Saved entries:

BEGIN

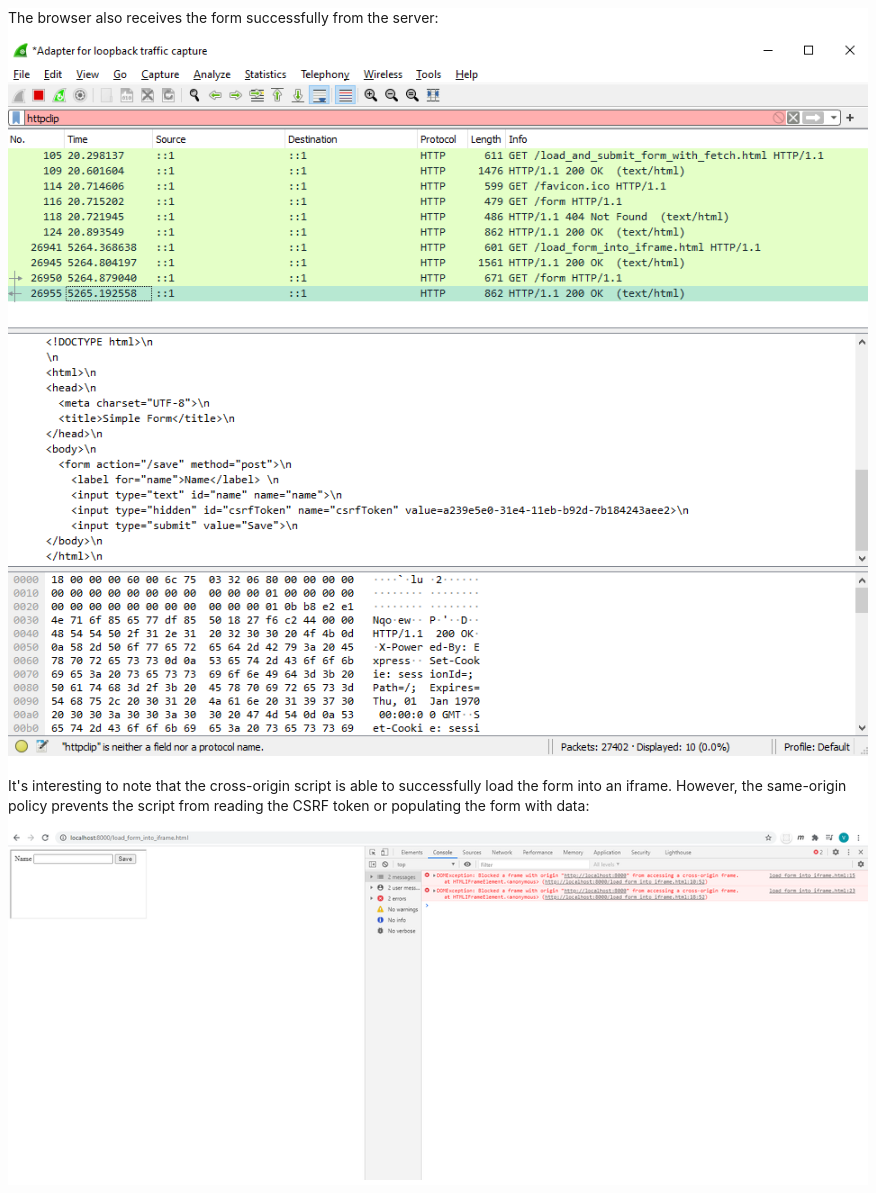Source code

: The browser also receives the form successfully from the server:

![Load form into iframe cross-origin browser received response](/assets/images/2020-11-29-csrf-and-cross-origin-requests-by-example-25nb.527705/jq50pdz316pspo37p807.png)

It's interesting to note that the cross-origin script is able to successfully load the form into an iframe. However, the same-origin policy prevents the script from reading the CSRF token or populating the form with data:

![Load form into iframe reading/writing not allowed](/assets/images/2020-11-29-csrf-and-cross-origin-requests-by-example-25nb.527705/d9lm72oqdbepgdveb7md.png)
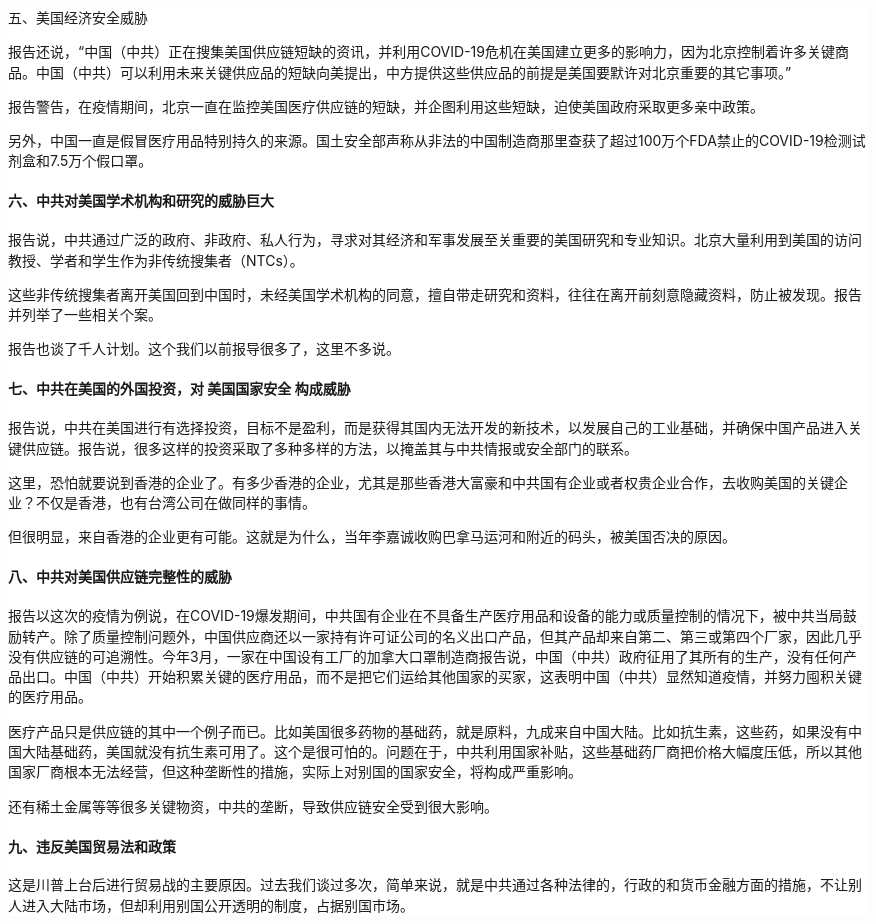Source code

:  五、美国经济安全威胁
</h4>
<p>
 报告还说，“中国（中共）正在搜集美国供应链短缺的资讯，并利用COVID-19危机在美国建立更多的影响力，因为北京控制着许多关键商品。中国（中共）可以利用未来关键供应品的短缺向美提出，中方提供这些供应品的前提是美国要默许对北京重要的其它事项。”
</p>
<p>
 报告警告，在疫情期间，北京一直在监控美国医疗供应链的短缺，并企图利用这些短缺，迫使美国政府采取更多亲中政策。
</p>
<p>
 另外，中国一直是假冒医疗用品特别持久的来源。国土安全部声称从非法的中国制造商那里查获了超过100万个FDA禁止的COVID-19检测试剂盒和7.5万个假口罩。
</p>
<h4>
 六、中共对美国学术机构和研究的威胁巨大
</h4>
<p>
 报告说，中共通过广泛的政府、非政府、私人行为，寻求对其经济和军事发展至关重要的美国研究和专业知识。北京大量利用到美国的访问教授、学者和学生作为非传统搜集者（NTCs）。
</p>
<p>
 这些非传统搜集者离开美国回到中国时，未经美国学术机构的同意，擅自带走研究和资料，往往在离开前刻意隐藏资料，防止被发现。报告并列举了一些相关个案。
</p>
<p>
 报告也谈了千人计划。这个我们以前报导很多了，这里不多说。
</p>
<h4>
 七、中共在美国的外国投资，对
 <ok href="https://www.epochtimes.com/gb/tag/%E7%BE%8E%E5%9B%BD%E5%9B%BD%E5%AE%B6%E5%AE%89%E5%85%A8.html">
  美国国家安全
 </ok>
 构成威胁
</h4>
<p>
 报告说，中共在美国进行有选择投资，目标不是盈利，而是获得其国内无法开发的新技术，以发展自己的工业基础，并确保中国产品进入关键供应链。报告说，很多这样的投资采取了多种多样的方法，以掩盖其与中共情报或安全部门的联系。
</p>
<p>
 这里，恐怕就要说到香港的企业了。有多少香港的企业，尤其是那些香港大富豪和中共国有企业或者权贵企业合作，去收购美国的关键企业？不仅是香港，也有台湾公司在做同样的事情。
</p>
<p>
 但很明显，来自香港的企业更有可能。这就是为什么，当年李嘉诚收购巴拿马运河和附近的码头，被美国否决的原因。
</p>
<h4>
 八、中共对美国供应链完整性的威胁
</h4>
<p>
 报告以这次的疫情为例说，在COVID-19爆发期间，中共国有企业在不具备生产医疗用品和设备的能力或质量控制的情况下，被中共当局鼓励转产。除了质量控制问题外，中国供应商还以一家持有许可证公司的名义出口产品，但其产品却来自第二、第三或第四个厂家，因此几乎没有供应链的可追溯性。今年3月，一家在中国设有工厂的加拿大口罩制造商报告说，中国（中共）政府征用了其所有的生产，没有任何产品出口。中国（中共）开始积累关键的医疗用品，而不是把它们运给其他国家的买家，这表明中国（中共）显然知道疫情，并努力囤积关键的医疗用品。
</p>
<p>
 医疗产品只是供应链的其中一个例子而已。比如美国很多药物的基础药，就是原料，九成来自中国大陆。比如抗生素，这些药，如果没有中国大陆基础药，美国就没有抗生素可用了。这个是很可怕的。问题在于，中共利用国家补贴，这些基础药厂商把价格大幅度压低，所以其他国家厂商根本无法经营，但这种垄断性的措施，实际上对别国的国家安全，将构成严重影响。
</p>
<p>
 还有稀土金属等等很多关键物资，中共的垄断，导致供应链安全受到很大影响。
</p>
<h4>
 九、违反美国贸易法和政策
</h4>
<p>
 这是川普上台后进行贸易战的主要原因。过去我们谈过多次，简单来说，就是中共通过各种法律的，行政的和货币金融方面的措施，不让别人进入大陆市场，但却利用别国公开透明的制度，占据别国市场。
</p>
<p>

END

▶ _WORK REQUIRED_:
Exactly and only the lines from the top of the records down to the line containing "into iframe cross-origin" should be transcribed, please, without the pictures.

▶ _ANSWER BOX_:
Source code

: The browser also receives the form successfully from the server:

![Load form into iframe cross-origin browser received response](/assets/images/2020-11-29-csrf-and-cross-origin-requests-by-example-25nb.527705/jq50pdz316pspo37p807.png)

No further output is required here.